Description of the task> Write out the records again, exactly. Nothing may be dropped.

Start of Provided records

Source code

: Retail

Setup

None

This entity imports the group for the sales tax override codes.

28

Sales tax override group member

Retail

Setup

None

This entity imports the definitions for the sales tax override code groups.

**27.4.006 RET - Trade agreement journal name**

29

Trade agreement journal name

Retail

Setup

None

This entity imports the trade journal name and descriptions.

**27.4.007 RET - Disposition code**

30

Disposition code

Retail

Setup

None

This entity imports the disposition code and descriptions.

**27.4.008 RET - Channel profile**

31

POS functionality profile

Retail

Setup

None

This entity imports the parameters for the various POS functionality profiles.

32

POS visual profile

End of Provided records

Answer to this problem>
Source code

: Retail

Setup

None

This entity imports the group for the sales tax override codes.

28

Sales tax override group member

Retail

Setup

None

This entity imports the definitions for the sales tax override code groups.

**27.4.006 RET - Trade agreement journal name**

29

Trade agreement journal name

Retail

Setup

None

This entity imports the trade journal name and descriptions.

**27.4.007 RET - Disposition code**

30

Disposition code

Retail

Setup

None

This entity imports the disposition code and descriptions.

**27.4.008 RET - Channel profile**

31

POS functionality profile

Retail

Setup

None

This entity imports the parameters for the various POS functionality profiles.

32

POS visual profile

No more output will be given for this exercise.